Children's eye diseases spread quickly

Originally published in The Ottawa Citizen October 8, 2002
Original Title: Daycare Part II: Run, Run, Run, as Fast as You Can

Part I – Why children fight one cold after another
Part III – Childhood rashes hard to diagnose at first

Last week, the effects of the common cold and ear infections topped the list of the more common child and infant infections. School and daycare still have more to dish out.

There are several types of pink eye or conjunctivitis: infectious (bacterial and viral) and allergic.

The infection primarily involves the eyelids and whites of the eyes. The inner lining of the lids become red and inflamed. Depending upon the source of the infection, parents can determine whether the infection is bacterial or viral. Both types easily spread by rubbing the eyes. The infection transfers to the hands. The child then touches another’s hands. When their hand rubs their eye, the infection finds a new home.

Viral conjunctivitis causes the eyelids to redden and occasionally swell. It accounts for ten to 15 percent of all infant pink eye infections. The fluid that leaks from the eye during the day is usually clear and watery. The eyelashes look normal. The whites of the eyes can be a flushed pink with fine blood vessels on its surface.

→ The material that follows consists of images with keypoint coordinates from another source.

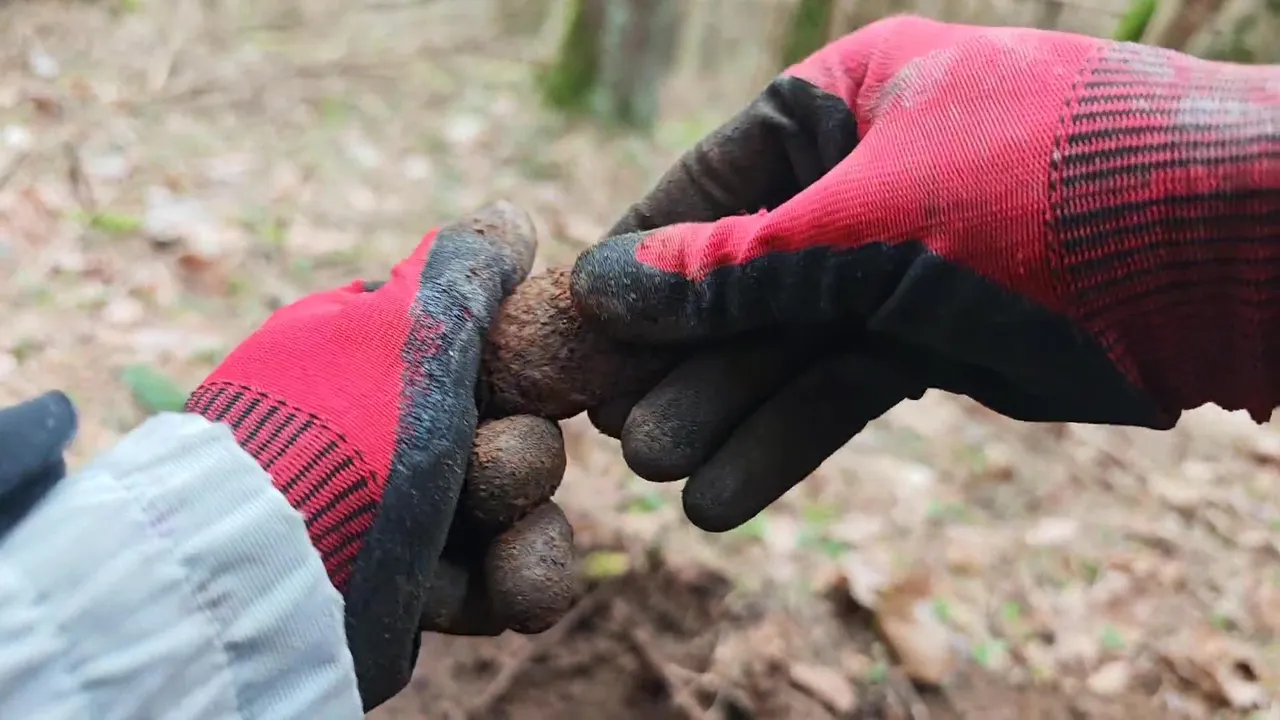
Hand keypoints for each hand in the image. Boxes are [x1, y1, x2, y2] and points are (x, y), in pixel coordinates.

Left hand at [186, 203, 575, 709]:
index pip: (483, 345)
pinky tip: (516, 591)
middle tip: (488, 468)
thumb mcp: (409, 330)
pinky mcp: (403, 592)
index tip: (558, 378)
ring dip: (529, 533)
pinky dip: (511, 583)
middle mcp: (380, 432)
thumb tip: (511, 218)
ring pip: (511, 513)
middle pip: (509, 434)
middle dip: (519, 459)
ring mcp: (390, 515)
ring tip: (512, 554)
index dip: (533, 365)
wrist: (270, 589)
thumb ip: (467, 271)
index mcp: (369, 355)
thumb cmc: (343, 438)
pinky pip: (491, 579)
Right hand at [571, 17, 1279, 530]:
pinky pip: (842, 385)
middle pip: (739, 273)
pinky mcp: (935, 336)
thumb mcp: (866, 229)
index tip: (575, 322)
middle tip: (608, 425)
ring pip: (787, 342)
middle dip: (676, 352)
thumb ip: (733, 268)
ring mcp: (900, 261)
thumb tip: (606, 285)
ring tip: (662, 471)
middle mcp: (863, 176)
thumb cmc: (1044, 199)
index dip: (638, 257)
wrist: (1224, 262)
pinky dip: (788, 437)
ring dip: (725, 408)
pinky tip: (727, 496)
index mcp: (843, 105)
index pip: (708, 184)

The eye can feel irritated, burning, sandy, or gritty. The infection usually spreads to the other eye within 24 to 48 hours. In the morning, upon awakening, a yellow crystalline accumulation in the corners of the eyes is common. Often this substance is confused for a bacterial infection. A soft damp cloth can wipe the crusts away.

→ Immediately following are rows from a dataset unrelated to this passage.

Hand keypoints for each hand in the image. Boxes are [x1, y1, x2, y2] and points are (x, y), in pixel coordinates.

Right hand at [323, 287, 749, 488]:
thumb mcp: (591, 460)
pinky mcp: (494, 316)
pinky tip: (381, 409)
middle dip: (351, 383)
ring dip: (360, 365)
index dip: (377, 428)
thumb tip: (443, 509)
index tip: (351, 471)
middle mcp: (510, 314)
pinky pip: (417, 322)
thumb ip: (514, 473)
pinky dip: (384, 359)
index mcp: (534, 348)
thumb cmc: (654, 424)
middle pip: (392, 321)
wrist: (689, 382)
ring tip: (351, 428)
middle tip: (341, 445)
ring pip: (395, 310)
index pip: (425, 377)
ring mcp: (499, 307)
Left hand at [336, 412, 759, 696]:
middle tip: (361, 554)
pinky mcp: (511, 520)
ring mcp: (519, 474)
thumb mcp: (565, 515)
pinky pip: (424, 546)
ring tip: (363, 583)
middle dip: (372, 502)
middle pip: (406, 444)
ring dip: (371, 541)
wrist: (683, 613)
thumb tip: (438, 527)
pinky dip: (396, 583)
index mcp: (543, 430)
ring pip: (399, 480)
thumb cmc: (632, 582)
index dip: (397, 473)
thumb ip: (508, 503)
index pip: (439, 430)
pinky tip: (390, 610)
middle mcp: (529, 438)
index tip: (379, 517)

Anti-inflammatory eye drops will help ease the discomfort. The infection lasts about five days. Children are contagious for the first five to seven days. Antibiotics will not help alleviate viral conjunctivitis. The symptoms generally get worse for the first three to five days, and gradually resolve over the following one to two weeks. Once the discharge stops, children can return to school or daycare.

The bacterial version of pink eye can appear differently. Accounting for 80 percent of childhood pink eye, thick yellow-green-white pus collects on the eyelashes and lid margins and drips out of the eye throughout the day. The area surrounding the eye is usually smeared with crusty yellow dry pus. After a night’s sleep, the child’s eyelids are stuck together because of all the dried discharge. The inner eyelids and the whites of the eye can be very red.

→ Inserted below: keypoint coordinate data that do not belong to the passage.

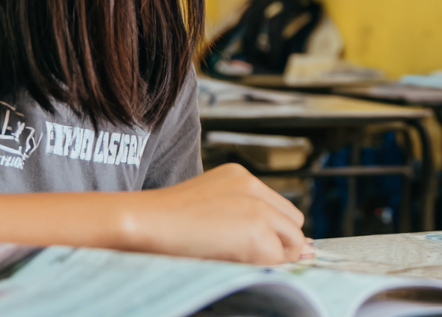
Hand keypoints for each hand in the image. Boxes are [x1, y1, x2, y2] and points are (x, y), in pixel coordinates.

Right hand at [119, 164, 307, 264]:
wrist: (145, 221)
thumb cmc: (165, 224)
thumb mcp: (209, 212)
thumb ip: (244, 221)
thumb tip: (296, 248)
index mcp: (239, 176)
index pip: (278, 208)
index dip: (273, 232)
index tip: (261, 247)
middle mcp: (253, 185)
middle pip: (293, 221)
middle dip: (280, 243)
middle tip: (246, 256)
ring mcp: (258, 205)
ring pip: (293, 241)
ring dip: (273, 256)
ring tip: (233, 257)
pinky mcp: (257, 227)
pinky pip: (278, 256)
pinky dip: (263, 265)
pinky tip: (231, 260)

Streptococcus pneumoniae and Haemophilus influenzae are responsible for most cases of bacterial conjunctivitis in children. Treatment consists of antibiotic drops for five days, soft warm damp cloth wipe-downs of the eyes and isolating the child from other children. Children can return to school or daycare one to two days after starting antibiotics.

Allergic conjucntivitis accounts for 2 percent of all pink eye in children. They often have itchy, red eyes without morning crusting or difficulty opening the eyelids. The treatment includes avoiding the allergy causing substance and applying topical antihistamines, or anti-inflammatory drops. The symptoms quickly resolve (minutes to hours) after using the drops.

From runny eyes to runny bums, diarrhea spreads like wildfire. The Norwalk virus causes most school and daycare-based cases. Rotavirus tends to affect infants. Soiling of clothes, lack of handwashing and close physical contact are fertile breeding grounds for this disease.

The Norwalk virus can cause either a mild fever with watery diarrhea or a more severe fever with vomiting, headache, muscle ache and fatigue. Once infected, the virus will incubate about 24 to 48 hours before the symptoms begin. Stomach cramps and nausea are the first to appear starting gradually or hit full force. Vomiting follows thereafter. A low-grade fever of 38.3 to 38.9ºC (101 to 102ºF) occurs in approximately one-half of cases. The infection lasts about 48 to 72 hours. Recovery is usually rapid.

Foremost on any parent’s mind is dehydration. A quick means of determining the severity of a child’s dehydration status is by weighing them. It is crucial to weigh the child as soon as possible in order to establish a baseline weight. Fluid loss can be difficult to determine. Weight loss is a good substitute measure. For example, a child who loses two pounds from their pre-illness weight of 20 pounds has lost ten percent of their fluid volume.

Dehydration in children is classified as mild, moderate, or severe depending upon the percent loss of body weight: less than five percent, six to ten percent, and over ten percent, respectively. Moderate to severe dehydration warrants an emergency room visit particularly for infants and toddlers.

For those who were unable to weigh the child prior to their diarrhea, the clinical signs of illness become important. As dehydration worsens, the hands and feet become colder because of poor circulation. The eyes, nose and mouth become dry. There is no pool of saliva under the tongue. Children do not urinate as much and their heart rate increases.

Getting the child to eat solids during the illness is less important than getting them to drink…lots. After two to three days parents can start feeding their children the B.R.A.T. diet (bananas, rice applesauce and toast) and boiled potatoes, noodles, crackers, yogurt, soup, and boiled vegetables.